*Published by Mail & Guardian (online) on 19 November

By Zanele Modise, Equal Education Limpopo Junior Organiser

This year’s theme for World Toilet Day, globally celebrated on 19 November, was “Leaving No One Behind” – yet hundreds of thousands of learners, predominantly in rural provinces, must use unsafe and undignified sanitation in their schools.  

Sibongile Teffo, an Equal Education (EE) Community Leader (CL) and former Equaliser (EE high school-going member) recalls the challenges she and her peers faced when it came to using something as basic as a toilet, at her high school in Limpopo. It was difficult for girl learners to use most of the toilets on the school premises, as they were either broken or had no doors ‒ it was particularly painful to do so during menstruation. “At my school, about 500 girls were expected to use eight toilets, four of which were VIPs [ventilated improved pit latrines] and the other four, plain pit latrines. When we used those toilets, we didn’t feel safe or comfortable. I spent five years at my old high school, and in that time nothing ever changed when it came to the condition of our toilets. Even today, nothing’s changed.” 

Sibongile was part of a group of Equalisers in Ga-Mashashane, who began agitating for safe and dignified toilets, as well as reliable access to water for all public schools across Limpopo. Their experiences informed the beginning of EE’s Limpopo Water and Sanitation campaign in 2017. Goal six of the Sustainable Development Goals (SDGs) – goals adopted by all United Nations member countries –  is clean water and sanitation. The targets for this goal include achieving universal and equitable access to safe and affordable drinking water for all; and achieving access to adequate and equitable sanitation and hygiene for all, and ending open defecation.

When EE members campaigned for government’s adoption of the Minimum Uniform Norms and Standards for Public School Infrastructure (the national school infrastructure law), many of us believed we would see an end  to learners becoming injured or losing their lives because of unsafe sanitation structures. And while thousands of schools have been provided with water and decent toilets since we got Basic Education Minister Angie Motshekga to sign the law into existence, far more progress could have been made in complying with the law if it wasn’t for the lack of political will, lack of accountability and lack of capacity. 
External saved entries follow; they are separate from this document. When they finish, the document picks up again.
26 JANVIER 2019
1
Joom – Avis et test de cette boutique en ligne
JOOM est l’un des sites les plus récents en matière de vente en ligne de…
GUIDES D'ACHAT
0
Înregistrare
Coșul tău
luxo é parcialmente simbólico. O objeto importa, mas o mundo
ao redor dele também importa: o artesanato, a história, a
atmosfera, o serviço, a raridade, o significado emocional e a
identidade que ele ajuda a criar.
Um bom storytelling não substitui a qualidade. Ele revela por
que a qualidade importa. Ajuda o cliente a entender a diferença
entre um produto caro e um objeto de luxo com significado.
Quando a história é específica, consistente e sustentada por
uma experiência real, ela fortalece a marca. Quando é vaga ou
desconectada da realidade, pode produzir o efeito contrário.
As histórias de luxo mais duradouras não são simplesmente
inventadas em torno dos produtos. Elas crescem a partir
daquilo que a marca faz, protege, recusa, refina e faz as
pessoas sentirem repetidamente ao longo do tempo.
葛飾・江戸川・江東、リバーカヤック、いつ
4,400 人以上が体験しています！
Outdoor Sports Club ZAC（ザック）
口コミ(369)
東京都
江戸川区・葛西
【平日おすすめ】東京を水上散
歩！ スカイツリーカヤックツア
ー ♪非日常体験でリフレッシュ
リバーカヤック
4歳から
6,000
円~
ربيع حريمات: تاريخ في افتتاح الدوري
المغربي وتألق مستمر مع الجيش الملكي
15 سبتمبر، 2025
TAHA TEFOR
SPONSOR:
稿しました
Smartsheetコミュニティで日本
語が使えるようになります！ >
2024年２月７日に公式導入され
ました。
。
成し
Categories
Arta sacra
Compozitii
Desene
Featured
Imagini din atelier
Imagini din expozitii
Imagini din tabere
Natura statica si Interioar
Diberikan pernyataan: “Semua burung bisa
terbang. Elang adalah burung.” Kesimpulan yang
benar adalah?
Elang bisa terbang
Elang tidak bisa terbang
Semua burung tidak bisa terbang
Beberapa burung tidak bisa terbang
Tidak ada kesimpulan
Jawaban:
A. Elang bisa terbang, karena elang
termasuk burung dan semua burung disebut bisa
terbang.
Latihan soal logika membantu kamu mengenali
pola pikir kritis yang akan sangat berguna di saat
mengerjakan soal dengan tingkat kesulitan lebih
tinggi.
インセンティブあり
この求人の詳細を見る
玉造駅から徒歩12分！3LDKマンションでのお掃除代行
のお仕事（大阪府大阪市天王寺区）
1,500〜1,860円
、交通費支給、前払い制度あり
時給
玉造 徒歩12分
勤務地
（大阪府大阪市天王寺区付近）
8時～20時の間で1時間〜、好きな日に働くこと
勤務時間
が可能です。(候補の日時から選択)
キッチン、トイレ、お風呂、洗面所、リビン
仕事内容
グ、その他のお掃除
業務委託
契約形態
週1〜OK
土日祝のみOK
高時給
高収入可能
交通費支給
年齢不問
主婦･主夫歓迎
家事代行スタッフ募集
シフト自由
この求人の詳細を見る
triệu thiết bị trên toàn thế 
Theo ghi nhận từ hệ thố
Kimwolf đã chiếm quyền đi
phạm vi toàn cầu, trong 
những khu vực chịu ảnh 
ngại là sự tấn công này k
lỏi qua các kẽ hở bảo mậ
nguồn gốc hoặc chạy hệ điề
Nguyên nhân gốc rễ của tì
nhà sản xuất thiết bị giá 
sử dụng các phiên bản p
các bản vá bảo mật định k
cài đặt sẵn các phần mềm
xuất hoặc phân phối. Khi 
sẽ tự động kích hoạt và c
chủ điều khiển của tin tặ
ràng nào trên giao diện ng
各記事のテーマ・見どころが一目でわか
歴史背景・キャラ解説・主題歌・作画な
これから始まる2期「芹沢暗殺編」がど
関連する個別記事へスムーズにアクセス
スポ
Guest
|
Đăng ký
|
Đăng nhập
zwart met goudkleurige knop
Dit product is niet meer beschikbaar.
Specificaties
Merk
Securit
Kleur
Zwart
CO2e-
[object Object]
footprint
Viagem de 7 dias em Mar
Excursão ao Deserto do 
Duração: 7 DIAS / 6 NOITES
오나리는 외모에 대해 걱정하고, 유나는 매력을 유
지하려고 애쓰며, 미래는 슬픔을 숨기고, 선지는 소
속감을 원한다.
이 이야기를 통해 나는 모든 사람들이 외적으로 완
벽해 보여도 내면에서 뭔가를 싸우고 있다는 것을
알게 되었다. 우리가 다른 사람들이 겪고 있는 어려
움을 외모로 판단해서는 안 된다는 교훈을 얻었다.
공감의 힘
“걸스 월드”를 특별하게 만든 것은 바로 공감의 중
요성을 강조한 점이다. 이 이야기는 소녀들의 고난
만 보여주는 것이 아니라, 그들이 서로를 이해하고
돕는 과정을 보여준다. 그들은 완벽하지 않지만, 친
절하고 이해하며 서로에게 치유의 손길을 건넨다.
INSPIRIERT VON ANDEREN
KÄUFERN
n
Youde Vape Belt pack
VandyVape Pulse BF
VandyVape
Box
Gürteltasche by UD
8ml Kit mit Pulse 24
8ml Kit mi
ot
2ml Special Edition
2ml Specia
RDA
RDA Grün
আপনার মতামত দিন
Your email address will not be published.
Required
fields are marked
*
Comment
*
The law came into effect just one year before the tragic death of a five-year-old learner, Michael Komape, who fell into a dilapidated plain pit toilet at his school in Limpopo. Sadly, to this day, this is the reality faced by many learners in the province. 

The Norms and Standards outline the infrastructure conditions that all public schools must meet and sets legally binding deadlines by when infrastructure must be provided. Importantly, the law bans plain pit latrines from schools, and clearly stipulates that by November 2016, all schools should have been provided with water, toilets and electricity. 

The Limpopo Department of Education (LDoE)  failed to comply with this deadline.

So, where did the LDoE go wrong?

In 2017, we inspected the infrastructure at 18 schools in Ga-Mashashane in the Capricorn district of Limpopo. We interviewed learners and teachers, conducted surveys and collected data. These visits were prompted by Equalisers’ accounts of the impact that dire water and toilet conditions had on their schooling experience and their safety. In addition, our visits were also prompted by the LDoE’s 2017 Norms and Standards implementation plan, which clearly demonstrated a lack of knowledge of crisis facing schools.

While the LDoE admitted that it did not know the sanitation conditions in 66% of schools, we found that of the 18 schools, 11 had only plain pit latrines as a form of sanitation and four schools had no access to water at all. Further conversations with schools principals this year have revealed that progress to address these backlogs has been achingly slow. We have found that five of these schools still only use plain pit latrines and two do not have reliable access to water – contradicting the Department of Basic Education’s (DBE) data, that there are no schools in the country without access to water. One principal lamented that learners in his primary school have been using the same plain pit latrines for the past 37 years! 

The existence of plain pit latrines in schools not only places learners and teachers at risk, but also violates the law.

The LDoE has claimed, among other things, that budgetary constraints are the reason it has been unable to meet the legally binding deadlines of the Norms and Standards.  But, the province’s latest Norms and Standards implementation and progress reports reveal a trend of under-expenditure on infrastructure grants since 2011. At a recent briefing to Parliament, the DBE highlighted that the LDoE’s expenditure on its infrastructure budget, six months into the 2019/20 financial year, stands at only 24%.

We know that a lack of planning, urgency and political will, have hindered the provision of safe and dignified sanitation to learners in Limpopo. 

We hope that the new MEC of Education in the province, Polly Boshielo commits to the statement she made in her maiden budget vote speech in July this year, that “there will be no talk of pit latrines in the next financial year”. We hope the MEC keeps her word and heeds the call to leave no one behind.